The level of difficulty perpetrating online deception is determined by several factors associated with the deceiver, the social media service, the deceptive act, and the potential victim. Significant difficulty could deter potential deceivers, and lack of difficulty may be seen as an opportunity to deceive others (see Figure 1).

The deceiver. Several factors associated with deceivers determine the difficulty of trying to perpetrate online deception, including expectations, goals, motivations, relationship with the target, and the target’s degree of suspicion.2 Expectation is a factor that determines the likelihood of success in deception. More complex messages have a greater likelihood of being communicated.20 Goals and motivations also determine the difficulty of perpetrating a deception. Goals are broader and longer term, and motivations consist of specific short-term objectives that directly influence the choice and type of deception. A taxonomy developed by Buller and Burgoon2 described three motivators for deception: “instrumental,” where the would-be deceiver can identify goal-oriented deception (such as lying about one’s résumé on a social medium to increase the likelihood of more job offers); “relational,” or social capital (such as aiming to preserve social relationships typical in online social networks);26 and “identity” (such as preserving one’s reputation from shameful events in an online profile). These motivators in turn determine the cost or level of difficulty to deceivers in trying to deceive; for example, deceivers motivated to fake their identity must exert more effort offline due to the presence of signals much more difficult to fake than online where many identity-based clues (such as gender and age) may take the form of conventional signals (such as adding information to one’s profile page without verification). Difficulty perpetrating a deception is also determined by the deceiver’s relationship to a target. Familiarity with a target and the target’s close social network make it easier to gain trust and reduce the difficulty of perpetrating deception. Many users assume enhanced security comes with technology so are more likely to trust others online.4 Moreover, the level of trust individuals afford a deceiver also reduces their suspicion toward the deceiver, thereby increasing the likelihood of being deceived.

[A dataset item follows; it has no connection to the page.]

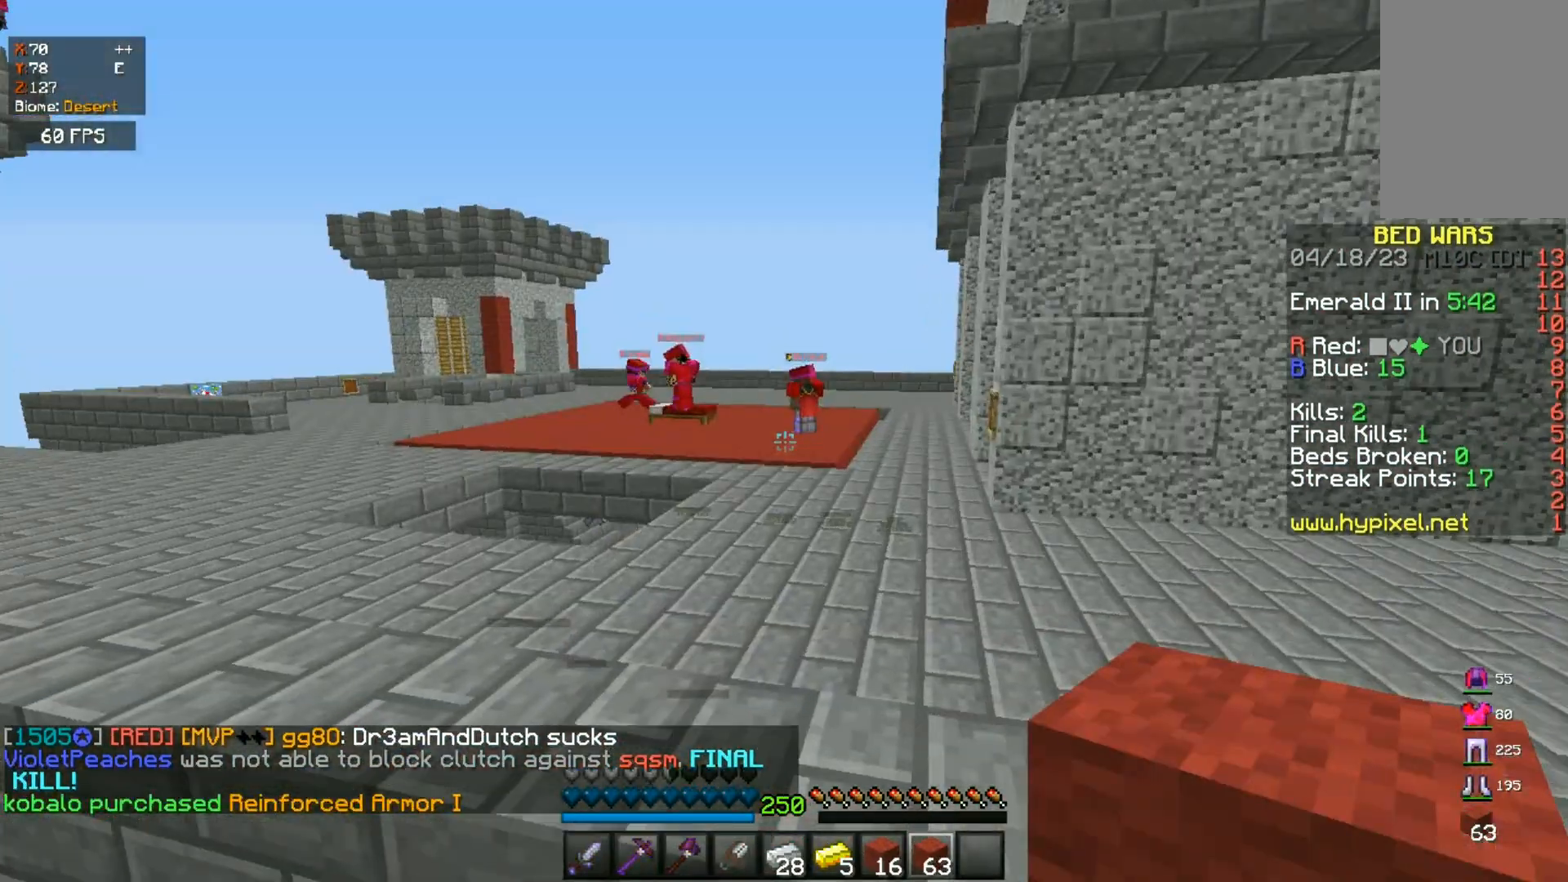
{"keys": [], "mouse": [], "events": []}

Moral cost also increases the difficulty of perpetrating deception.26 Moral values and feelings can influence what deceivers view as immoral in withholding information or even lying. In the real world, the immediacy of interaction may make it much more difficult to deceive for some individuals. In contrast, in the online world, distance and anonymity28 contribute to a loss of inhibition; the moral cost is thus lower for deceivers.

Social media. Social media require potential targets and would-be deceivers alike to expand their perspective on how interactions are viewed between receiver and sender during deception; for instance, “interpersonal deception theory”2 says the interaction between a sender and a receiver is a game of iterative scanning and adjustment to ensure deception success.

Donath8 suggested that if deception is prevalent in a system (such as Facebook) then the likelihood of successful deception is reduced. It makes sense that the prevalence of deception in an online community is a factor that also determines difficulty perpetrating deception. Social media services that encounter too much deception will inevitably yield communities that are more suspicious. Such community suspicion will increase the number of failed attempts at deception. Moreover, increasing a potential target’s suspicion will likewise increase the difficulty, thereby deterring deceivers from entering the community in the first place, though some equilibrium may eventually be reached. However, this rationale suggests communities without much deception are likely more vulnerable to attacks since suspicion by potential victims is low. Determining the prevalence of deception in a community is a challenge.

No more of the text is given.